On 7/14/2022 5:58 PM, Dan Williams wrote:
>>>>> However, the ARS engine likely can return the precise error ranges so I
>>>>> think the fix is to just use the address range indicated by 1UL <<
>>>>> MCI_MISC_ADDR_LSB(mce->misc) to filter the results from a short ARS
>>>>> scrub request to ask the device for the precise error list.
>>>> You mean for nfit_handle_mce() callback to issue a short ARS per each
>>>> poison report over a 4K range
>>> Over a L1_CACHE_BYTES range...
>>> For the badrange tracking, no. So this would just be a check to say
>>> "Yes, CPU I see you think the whole 4K is gone, but lets double check
>>> with more precise information for what gets placed in the badrange
>>> tracking".
>> Okay, process-wise, this is what I am seeing -
>> - for each poison, nfit_handle_mce() issues a short ARS given (addr,
>> 64bytes)
> Why would the short-ARS be performed over a 64-byte span when the MCE
> reported a 4K aligned event?

Cuz you said so, see above. :) Yes, 4K range as reported by the MCE
makes sense.

>> - and short ARS returns to say that's actually (addr, 256bytes),
>> - and then nvdimm_bus_add_badrange() logs the poison in (addr, 512bytes)
>> anyway.
> Right, I am reacting to the fact that the patch is picking 512 as an
> arbtitrary blast radius. It's ok to expand the blast radius from
> hardware when, for example, recording a 64-byte MCE in badrange which
> only understands 512 byte records, but it's not ok to take a 4K MCE and
> trim it to 512 bytes without asking hardware for a more precise report.

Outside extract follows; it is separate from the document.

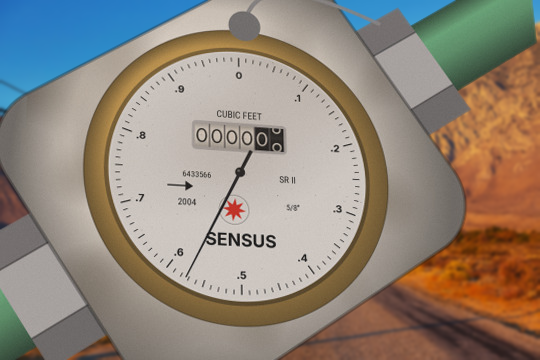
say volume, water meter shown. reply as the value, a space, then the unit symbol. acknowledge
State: 8.57 ft³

> Recall that the NFIT driver supports platforms that may not offer ARS.
> In that case the 4K MCE from the CPU is all that the driver gets and
> there is no data source for a more precise answer.
> So the ask is to avoid trimming the blast radius of MCE reports unless
> and until a short-ARS says otherwise.

What happens to short ARS on a platform that doesn't support ARS?

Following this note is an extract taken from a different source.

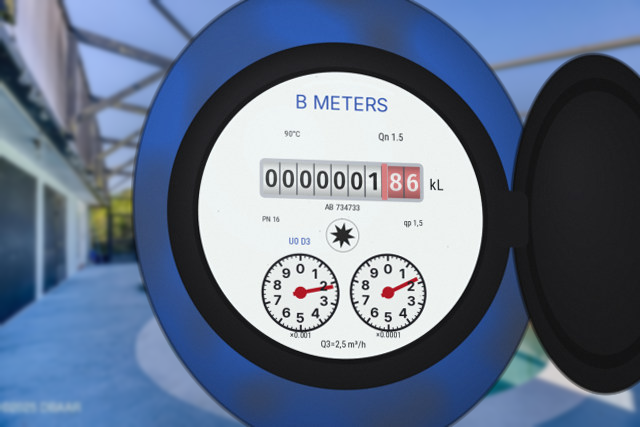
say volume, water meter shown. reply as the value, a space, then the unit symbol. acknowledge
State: 1.8621 kL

>> The precise badrange from short ARS is lost in the process, given the
>> time spent visiting the BIOS, what's the gain?
> Generic support for not under-recording poison on platforms that do not
> support ARS.
>> Could we defer the precise badrange until there is consumer of the
>> information?
> Ideally the consumer is immediate and this precise information can make
> it to the filesystem which might be able to make a better decision about
> what data got clobbered.
> See dax_notify_failure() infrastructure currently in linux-next that can
> convey poison events to filesystems. That might be a path to start
> tracking and reporting precise failure information to address the
> constraints of the badrange implementation.

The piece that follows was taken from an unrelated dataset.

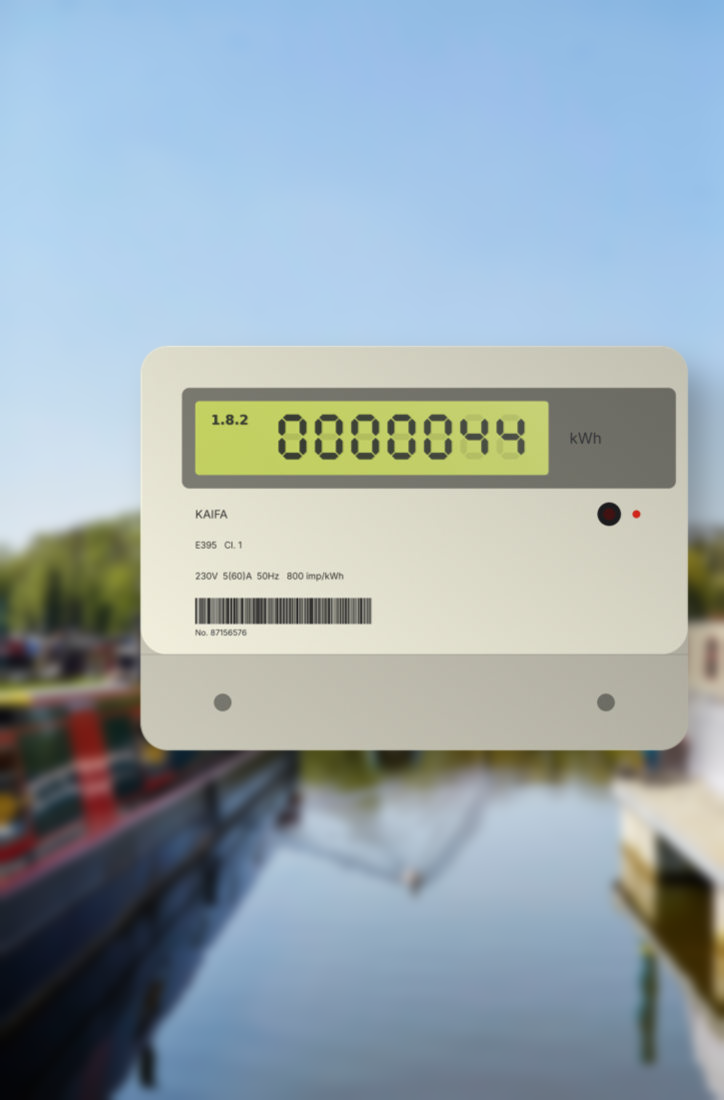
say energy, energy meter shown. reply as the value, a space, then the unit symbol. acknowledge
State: 44 kWh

Yes, I'm aware of dax_notify_failure(), but would appreciate if you
don't mind to elaborate on how the code path could be leveraged for
precise badrange implementation.
My understanding is that dax_notify_failure() is in the path of
synchronous fault accompanied by SIGBUS with BUS_MCEERR_AR.
But badrange could be recorded without poison being consumed, even
without DAX filesystem in the picture.